Save this HTML file and open it in Google Chrome. Open DevTools in the browser and you will see the following screen:

This is the view of the Sources panel. You can see the HTML and embedded JavaScript source in this panel. You can see the Console window as well. You can see that the file is executed and output is displayed in the Console.

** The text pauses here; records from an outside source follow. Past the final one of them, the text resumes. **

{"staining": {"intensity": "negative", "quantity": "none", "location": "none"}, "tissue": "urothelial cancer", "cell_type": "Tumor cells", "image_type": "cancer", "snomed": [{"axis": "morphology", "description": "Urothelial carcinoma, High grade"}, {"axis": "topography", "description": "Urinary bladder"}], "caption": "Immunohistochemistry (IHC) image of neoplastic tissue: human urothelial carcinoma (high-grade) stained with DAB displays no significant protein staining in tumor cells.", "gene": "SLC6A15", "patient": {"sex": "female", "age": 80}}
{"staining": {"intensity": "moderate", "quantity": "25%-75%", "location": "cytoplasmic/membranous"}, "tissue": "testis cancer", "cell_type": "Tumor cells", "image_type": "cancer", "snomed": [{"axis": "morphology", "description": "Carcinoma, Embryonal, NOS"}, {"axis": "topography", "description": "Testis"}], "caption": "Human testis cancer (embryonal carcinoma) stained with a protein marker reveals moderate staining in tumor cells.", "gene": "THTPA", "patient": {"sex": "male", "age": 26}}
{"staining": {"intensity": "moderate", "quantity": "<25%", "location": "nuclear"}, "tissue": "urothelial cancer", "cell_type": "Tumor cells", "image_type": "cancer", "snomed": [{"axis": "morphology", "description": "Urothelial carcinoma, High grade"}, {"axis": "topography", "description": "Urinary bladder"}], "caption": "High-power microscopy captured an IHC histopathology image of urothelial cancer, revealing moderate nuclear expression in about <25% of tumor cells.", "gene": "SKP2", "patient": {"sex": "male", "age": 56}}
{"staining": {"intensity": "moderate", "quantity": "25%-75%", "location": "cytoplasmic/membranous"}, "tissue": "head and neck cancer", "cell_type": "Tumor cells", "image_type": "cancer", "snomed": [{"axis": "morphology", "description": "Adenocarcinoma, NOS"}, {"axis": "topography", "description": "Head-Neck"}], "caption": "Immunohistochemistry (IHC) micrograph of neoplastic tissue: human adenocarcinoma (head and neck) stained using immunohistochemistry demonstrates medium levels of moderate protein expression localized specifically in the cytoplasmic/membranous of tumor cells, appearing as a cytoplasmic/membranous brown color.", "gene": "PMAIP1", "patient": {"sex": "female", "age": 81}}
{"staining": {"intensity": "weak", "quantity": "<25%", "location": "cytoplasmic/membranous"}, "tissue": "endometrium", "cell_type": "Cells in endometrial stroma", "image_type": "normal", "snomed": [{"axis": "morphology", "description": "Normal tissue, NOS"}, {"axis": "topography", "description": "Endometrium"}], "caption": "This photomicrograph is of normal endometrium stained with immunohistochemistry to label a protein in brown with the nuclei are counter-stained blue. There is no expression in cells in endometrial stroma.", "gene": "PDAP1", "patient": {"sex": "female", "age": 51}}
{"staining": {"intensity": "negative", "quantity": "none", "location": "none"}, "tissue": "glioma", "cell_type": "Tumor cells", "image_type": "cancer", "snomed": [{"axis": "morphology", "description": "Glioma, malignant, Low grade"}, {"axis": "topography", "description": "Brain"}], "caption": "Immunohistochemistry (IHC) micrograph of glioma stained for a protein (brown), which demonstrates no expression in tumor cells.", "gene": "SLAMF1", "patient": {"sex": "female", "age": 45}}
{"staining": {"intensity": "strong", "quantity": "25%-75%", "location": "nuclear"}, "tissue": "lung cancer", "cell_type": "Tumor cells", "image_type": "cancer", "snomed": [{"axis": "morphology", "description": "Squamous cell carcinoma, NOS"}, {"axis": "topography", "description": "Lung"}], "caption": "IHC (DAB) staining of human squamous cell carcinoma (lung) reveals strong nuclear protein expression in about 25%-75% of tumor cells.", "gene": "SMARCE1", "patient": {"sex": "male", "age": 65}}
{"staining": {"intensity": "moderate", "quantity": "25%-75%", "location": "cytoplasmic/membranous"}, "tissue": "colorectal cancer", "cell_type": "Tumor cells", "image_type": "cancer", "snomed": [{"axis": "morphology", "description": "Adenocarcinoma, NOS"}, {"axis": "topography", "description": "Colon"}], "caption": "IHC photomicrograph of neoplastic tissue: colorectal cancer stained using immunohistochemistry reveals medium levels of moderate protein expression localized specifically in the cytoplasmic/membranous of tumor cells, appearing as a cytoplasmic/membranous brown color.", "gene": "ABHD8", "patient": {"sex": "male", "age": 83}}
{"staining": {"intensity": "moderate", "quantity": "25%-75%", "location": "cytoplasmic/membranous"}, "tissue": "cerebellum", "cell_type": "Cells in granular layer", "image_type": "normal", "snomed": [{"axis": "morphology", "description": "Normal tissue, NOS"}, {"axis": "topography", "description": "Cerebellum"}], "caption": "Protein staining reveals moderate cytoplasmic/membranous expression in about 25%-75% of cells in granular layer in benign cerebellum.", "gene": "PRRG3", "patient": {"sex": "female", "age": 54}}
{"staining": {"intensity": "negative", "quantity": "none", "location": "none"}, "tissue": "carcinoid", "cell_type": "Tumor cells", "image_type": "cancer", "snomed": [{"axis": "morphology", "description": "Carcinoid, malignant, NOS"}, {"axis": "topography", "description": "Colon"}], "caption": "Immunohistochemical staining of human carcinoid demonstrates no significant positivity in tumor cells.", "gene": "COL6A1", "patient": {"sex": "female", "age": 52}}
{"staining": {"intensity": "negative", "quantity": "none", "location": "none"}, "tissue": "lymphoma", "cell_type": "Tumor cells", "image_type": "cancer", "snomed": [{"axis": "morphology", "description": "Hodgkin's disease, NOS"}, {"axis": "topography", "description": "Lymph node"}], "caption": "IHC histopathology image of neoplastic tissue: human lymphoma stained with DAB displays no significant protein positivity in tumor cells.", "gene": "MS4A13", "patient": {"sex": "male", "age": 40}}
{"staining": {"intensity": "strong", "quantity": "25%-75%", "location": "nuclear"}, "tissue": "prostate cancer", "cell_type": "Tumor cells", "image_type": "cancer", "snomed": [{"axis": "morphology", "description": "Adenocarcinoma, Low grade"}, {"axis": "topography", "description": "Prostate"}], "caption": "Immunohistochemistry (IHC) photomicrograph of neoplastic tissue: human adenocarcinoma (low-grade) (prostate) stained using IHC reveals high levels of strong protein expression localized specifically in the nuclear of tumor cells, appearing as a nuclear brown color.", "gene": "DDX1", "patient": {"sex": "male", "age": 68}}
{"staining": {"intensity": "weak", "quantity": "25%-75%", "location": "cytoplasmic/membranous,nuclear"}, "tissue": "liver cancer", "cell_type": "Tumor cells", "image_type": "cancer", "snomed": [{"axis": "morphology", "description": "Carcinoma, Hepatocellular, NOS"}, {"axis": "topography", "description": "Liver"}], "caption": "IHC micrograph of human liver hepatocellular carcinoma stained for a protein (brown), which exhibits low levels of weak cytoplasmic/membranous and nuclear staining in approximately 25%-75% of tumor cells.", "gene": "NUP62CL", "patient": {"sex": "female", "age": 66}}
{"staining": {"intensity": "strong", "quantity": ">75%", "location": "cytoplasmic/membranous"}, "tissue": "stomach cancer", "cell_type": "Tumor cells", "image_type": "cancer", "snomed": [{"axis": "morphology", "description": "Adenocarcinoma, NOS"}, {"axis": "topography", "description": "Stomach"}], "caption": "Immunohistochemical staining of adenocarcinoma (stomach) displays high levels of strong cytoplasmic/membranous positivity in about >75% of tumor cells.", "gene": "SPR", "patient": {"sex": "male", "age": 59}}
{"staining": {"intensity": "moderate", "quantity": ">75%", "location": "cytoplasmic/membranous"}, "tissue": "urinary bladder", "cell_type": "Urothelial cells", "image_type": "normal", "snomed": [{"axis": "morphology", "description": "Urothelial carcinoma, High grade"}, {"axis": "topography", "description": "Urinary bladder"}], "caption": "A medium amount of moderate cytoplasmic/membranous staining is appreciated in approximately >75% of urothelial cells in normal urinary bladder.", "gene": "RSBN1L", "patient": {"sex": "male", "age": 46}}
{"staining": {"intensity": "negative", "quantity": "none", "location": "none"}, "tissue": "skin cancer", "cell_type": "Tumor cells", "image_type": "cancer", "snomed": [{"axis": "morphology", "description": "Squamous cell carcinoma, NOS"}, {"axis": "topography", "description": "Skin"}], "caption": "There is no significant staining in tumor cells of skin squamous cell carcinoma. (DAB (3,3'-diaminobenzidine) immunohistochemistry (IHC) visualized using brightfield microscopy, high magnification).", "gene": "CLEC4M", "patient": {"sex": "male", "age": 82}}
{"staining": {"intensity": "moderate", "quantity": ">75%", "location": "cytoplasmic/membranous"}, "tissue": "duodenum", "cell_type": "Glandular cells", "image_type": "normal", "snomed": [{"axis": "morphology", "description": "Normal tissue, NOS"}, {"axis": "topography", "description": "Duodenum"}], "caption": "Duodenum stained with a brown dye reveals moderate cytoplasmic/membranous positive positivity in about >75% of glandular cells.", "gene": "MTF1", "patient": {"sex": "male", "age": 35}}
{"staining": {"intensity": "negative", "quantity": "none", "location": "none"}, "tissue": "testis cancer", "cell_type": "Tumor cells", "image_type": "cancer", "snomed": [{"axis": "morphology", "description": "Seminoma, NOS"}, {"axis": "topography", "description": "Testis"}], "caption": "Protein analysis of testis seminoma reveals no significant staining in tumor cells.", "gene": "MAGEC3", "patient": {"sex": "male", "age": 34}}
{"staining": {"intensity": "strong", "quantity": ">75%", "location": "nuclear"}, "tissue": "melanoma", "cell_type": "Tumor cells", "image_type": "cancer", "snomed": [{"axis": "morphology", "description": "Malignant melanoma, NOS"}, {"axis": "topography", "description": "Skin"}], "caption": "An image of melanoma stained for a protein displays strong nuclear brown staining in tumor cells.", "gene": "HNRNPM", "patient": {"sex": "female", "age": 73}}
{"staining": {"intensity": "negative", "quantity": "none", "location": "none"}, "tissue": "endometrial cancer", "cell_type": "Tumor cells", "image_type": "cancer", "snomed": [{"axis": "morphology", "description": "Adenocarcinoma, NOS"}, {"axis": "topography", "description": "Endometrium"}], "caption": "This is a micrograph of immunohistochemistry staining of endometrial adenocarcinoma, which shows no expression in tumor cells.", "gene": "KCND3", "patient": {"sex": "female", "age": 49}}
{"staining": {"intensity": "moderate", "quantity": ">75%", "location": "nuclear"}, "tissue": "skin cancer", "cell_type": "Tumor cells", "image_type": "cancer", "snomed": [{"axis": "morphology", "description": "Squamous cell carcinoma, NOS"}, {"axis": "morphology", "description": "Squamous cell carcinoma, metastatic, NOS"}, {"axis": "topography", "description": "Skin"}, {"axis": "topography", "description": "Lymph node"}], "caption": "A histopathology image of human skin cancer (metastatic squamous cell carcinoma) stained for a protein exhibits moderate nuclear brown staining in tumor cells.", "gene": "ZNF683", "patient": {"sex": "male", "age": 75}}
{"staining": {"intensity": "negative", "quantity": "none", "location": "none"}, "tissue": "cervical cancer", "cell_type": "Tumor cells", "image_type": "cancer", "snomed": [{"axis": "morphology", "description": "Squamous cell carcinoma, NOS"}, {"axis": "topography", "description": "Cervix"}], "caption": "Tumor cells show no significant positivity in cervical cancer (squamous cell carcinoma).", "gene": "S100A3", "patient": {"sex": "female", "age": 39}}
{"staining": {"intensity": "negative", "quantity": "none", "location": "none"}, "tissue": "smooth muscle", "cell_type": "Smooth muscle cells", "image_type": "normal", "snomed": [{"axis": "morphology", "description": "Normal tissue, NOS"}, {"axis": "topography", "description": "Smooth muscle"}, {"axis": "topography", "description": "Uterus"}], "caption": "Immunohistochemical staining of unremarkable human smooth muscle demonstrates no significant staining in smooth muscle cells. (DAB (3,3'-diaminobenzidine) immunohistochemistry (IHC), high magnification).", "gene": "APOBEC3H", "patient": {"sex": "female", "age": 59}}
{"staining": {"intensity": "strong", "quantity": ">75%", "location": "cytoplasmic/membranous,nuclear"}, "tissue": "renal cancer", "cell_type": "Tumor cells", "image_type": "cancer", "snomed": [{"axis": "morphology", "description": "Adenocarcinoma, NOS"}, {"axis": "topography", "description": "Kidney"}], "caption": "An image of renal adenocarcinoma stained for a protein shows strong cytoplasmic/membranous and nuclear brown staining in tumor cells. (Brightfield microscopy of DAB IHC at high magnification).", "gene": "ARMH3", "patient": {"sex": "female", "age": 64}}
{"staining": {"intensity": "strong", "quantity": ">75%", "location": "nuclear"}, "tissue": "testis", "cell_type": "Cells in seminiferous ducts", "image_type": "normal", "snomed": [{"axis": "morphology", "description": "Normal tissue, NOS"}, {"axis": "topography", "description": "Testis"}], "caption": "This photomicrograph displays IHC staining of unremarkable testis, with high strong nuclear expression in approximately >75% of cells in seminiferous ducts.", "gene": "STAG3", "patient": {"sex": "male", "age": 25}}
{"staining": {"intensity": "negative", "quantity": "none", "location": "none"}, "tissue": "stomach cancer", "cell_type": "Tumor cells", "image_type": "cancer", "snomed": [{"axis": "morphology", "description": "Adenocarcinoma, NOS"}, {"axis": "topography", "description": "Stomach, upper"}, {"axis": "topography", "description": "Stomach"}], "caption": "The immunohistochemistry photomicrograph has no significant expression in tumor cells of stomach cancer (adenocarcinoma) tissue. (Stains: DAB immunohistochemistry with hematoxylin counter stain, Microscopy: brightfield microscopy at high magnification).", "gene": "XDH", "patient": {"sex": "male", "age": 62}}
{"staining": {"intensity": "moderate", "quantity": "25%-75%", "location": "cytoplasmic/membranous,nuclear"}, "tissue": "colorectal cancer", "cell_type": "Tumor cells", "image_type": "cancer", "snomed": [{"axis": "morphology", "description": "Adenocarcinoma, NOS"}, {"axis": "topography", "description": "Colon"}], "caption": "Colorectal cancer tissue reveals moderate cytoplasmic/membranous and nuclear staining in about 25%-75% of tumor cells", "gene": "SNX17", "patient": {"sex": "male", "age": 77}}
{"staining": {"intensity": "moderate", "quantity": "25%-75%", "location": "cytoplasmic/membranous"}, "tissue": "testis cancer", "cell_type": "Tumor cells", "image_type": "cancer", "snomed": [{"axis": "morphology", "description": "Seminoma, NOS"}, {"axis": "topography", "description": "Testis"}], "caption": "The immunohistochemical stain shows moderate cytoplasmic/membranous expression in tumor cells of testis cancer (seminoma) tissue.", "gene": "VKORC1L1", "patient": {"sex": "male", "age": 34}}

On the right-hand side, you will see the debugger window:

In the Sources panel, click on the line numbers 8 and 15 to add a breakpoint. The breakpoints allow you to stop the execution of the script at the specified point:

In the debugging pane, you can see all the existing breakpoints:

Now, when you rerun the same page, you will see that the execution stops at the debug point. One very useful technique is to inject code during the debugging phase. While the debugger is running, you can add code in order to help you understand the state of the code better:

This window now has all the action. You can see that the execution is paused on line 15. In the debug window, you can see which breakpoint is being triggered. You can see the Call Stack also. You can resume execution in several ways. The debug command window has a bunch of actions:

You can resume execution (which will execute until the next breakpoint) by clicking on the button. When you do this, the execution continues until the next breakpoint is encountered. In our case, we halt at line 8:

You can observe that the Call Stack window shows you how we arrived at line 8. The Scope panel shows the Local scope where you can see the variables in the scope when the breakpoint was arrived at. You can also step into or step over the next function.

There are other very useful mechanisms to debug and profile your code using Chrome DevTools. I would suggest you to go experiment with the tool and make it a part of your regular development flow.